¹Uli Windisch et Florence Cornu, Fête et politique: la fête des bergers d’Unspunnen, hier et aujourd’hui, Folklore suisse, tome 72, 1982.

²Rudolf Gallati et Christoph Wyss, Unspunnen 1805 – 2005, Die Geschichte der Alphirtenfeste. Touristik-Museum des Jungfrau-Region, 2005.

Histoire vivante

  • Radio: du lundi au vendredi à 13h30
  • TV: Le syndrome d'Unspunnen // Di: 20h55 Ma: 0h05

 

Une fête magnifiée par les peintres et les écrivains

En plein romantisme, les artistes sont fascinés par la montagne. Les festivités champêtres et alpestres d’Unspunnen les inspirent.

Les deux premières fêtes d’Unspunnen, en 1805 et 1808, ont grandement participé de l’engouement romantique pour les Alpes bernoises, attirant artistes et poètes de tous horizons.

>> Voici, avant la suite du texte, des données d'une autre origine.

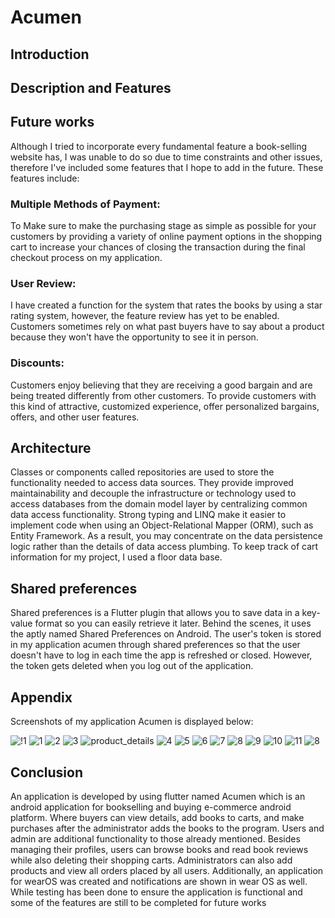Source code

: # Acumen
## Introduction
   
## Description and Features

## Future works
Although I tried to incorporate every fundamental feature a book-selling website has, I was unable to do so due to time constraints and other issues, therefore I've included some features that I hope to add in the future. These features include:
### Multiple Methods of Payment:
To Make sure to make the purchasing stage as simple as possible for your customers by providing a variety of online payment options in the shopping cart to increase your chances of closing the transaction during the final checkout process on my application.
### User Review:
I have created a function for the system that rates the books by using a star rating system, however, the feature review has yet to be enabled. Customers sometimes rely on what past buyers have to say about a product because they won't have the opportunity to see it in person.
### Discounts:
Customers enjoy believing that they are receiving a good bargain and are being treated differently from other customers. To provide customers with this kind of attractive, customized experience, offer personalized bargains, offers, and other user features. 
## Architecture 
Classes or components called repositories are used to store the functionality needed to access data sources. They provide improved maintainability and decouple the infrastructure or technology used to access databases from the domain model layer by centralizing common data access functionality. Strong typing and LINQ make it easier to implement code when using an Object-Relational Mapper (ORM), such as Entity Framework. As a result, you may concentrate on the data persistence logic rather than the details of data access plumbing. To keep track of cart information for my project, I used a floor data base.
## Shared preferences
Shared preferences is a Flutter plugin that allows you to save data in a key-value format so you can easily retrieve it later. Behind the scenes, it uses the aptly named Shared Preferences on Android. The user's token is stored in my application acumen through shared preferences so that the user doesn't have to log in each time the app is refreshed or closed. However, the token gets deleted when you log out of the application.
## Appendix
Screenshots of my application Acumen is displayed below:


![!1](https://user-images.githubusercontent.com/67036019/182503214-bdf35186-c0f5-44b3-9e59-56d3e506a077.png)
![1](https://user-images.githubusercontent.com/67036019/182503217-23e8670c-192b-4c7b-bd50-f6a884047e1f.png)
![2](https://user-images.githubusercontent.com/67036019/182503220-221b48ca-b523-40dd-89ca-25ce5c1ab08f.png)
![3](https://user-images.githubusercontent.com/67036019/182503224-7bdb895c-593a-482e-beaf-4f6ccb51c2f6.png)
![product_details](https://user-images.githubusercontent.com/67036019/182503212-5853c899-bb08-4ad2-970d-2565aa39a5a9.png)
![4](https://user-images.githubusercontent.com/67036019/182503226-a4e83ff6-1e81-4f25-a33d-8452a36d2638.png)
![5](https://user-images.githubusercontent.com/67036019/182503229-8a584e5f-d1cd-4fbc-921b-4744029b486d.png)
![6](https://user-images.githubusercontent.com/67036019/182503232-2b4015f8-4468-475a-8cd5-d415d71e1a47.png)
![7](https://user-images.githubusercontent.com/67036019/182503235-a20ff555-988a-4fb9-8e32-ecee36c232ef.png)
![8](https://user-images.githubusercontent.com/67036019/182503200-803d9de4-d43e-4246-9357-faf824634672.png)
![9](https://user-images.githubusercontent.com/67036019/182503203-0513a0ec-616d-4fc2-88a4-04d5457fc0b8.png)
![10](https://user-images.githubusercontent.com/67036019/182503206-0232e1fb-c86d-4cae-ab33-2f10e4c3e3cc.png)
![11](https://user-images.githubusercontent.com/67036019/182503211-7c473c95-7890-45c1-b8d0-44e369fefe05.png)
![8](https://user-images.githubusercontent.com/67036019/182503200-803d9de4-d43e-4246-9357-faf824634672.png)

## Conclusion
An application is developed by using flutter named Acumen which is an android application for bookselling and buying e-commerce android platform. Where buyers can view details, add books to carts, and make purchases after the administrator adds the books to the program. Users and admin are additional functionality to those already mentioned. Besides managing their profiles, users can browse books and read book reviews while also deleting their shopping carts. Administrators can also add products and view all orders placed by all users. Additionally, an application for wearOS was created and notifications are shown in wear OS as well. While testing has been done to ensure the application is functional and some of the features are still to be completed for future works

Fascinés par ce peuple de fiers bergers, ces solides lutteurs, ces yodleurs virtuoses, ces joueurs de cor des Alpes, ces danseurs en costumes traditionnels, ils ont magnifié leurs coutumes ancestrales dans de superbes décors alpestres, aussi mystérieux que fantastiques. Par la diffusion de leurs œuvres, ils ont contribué à l’essor touristique de la région.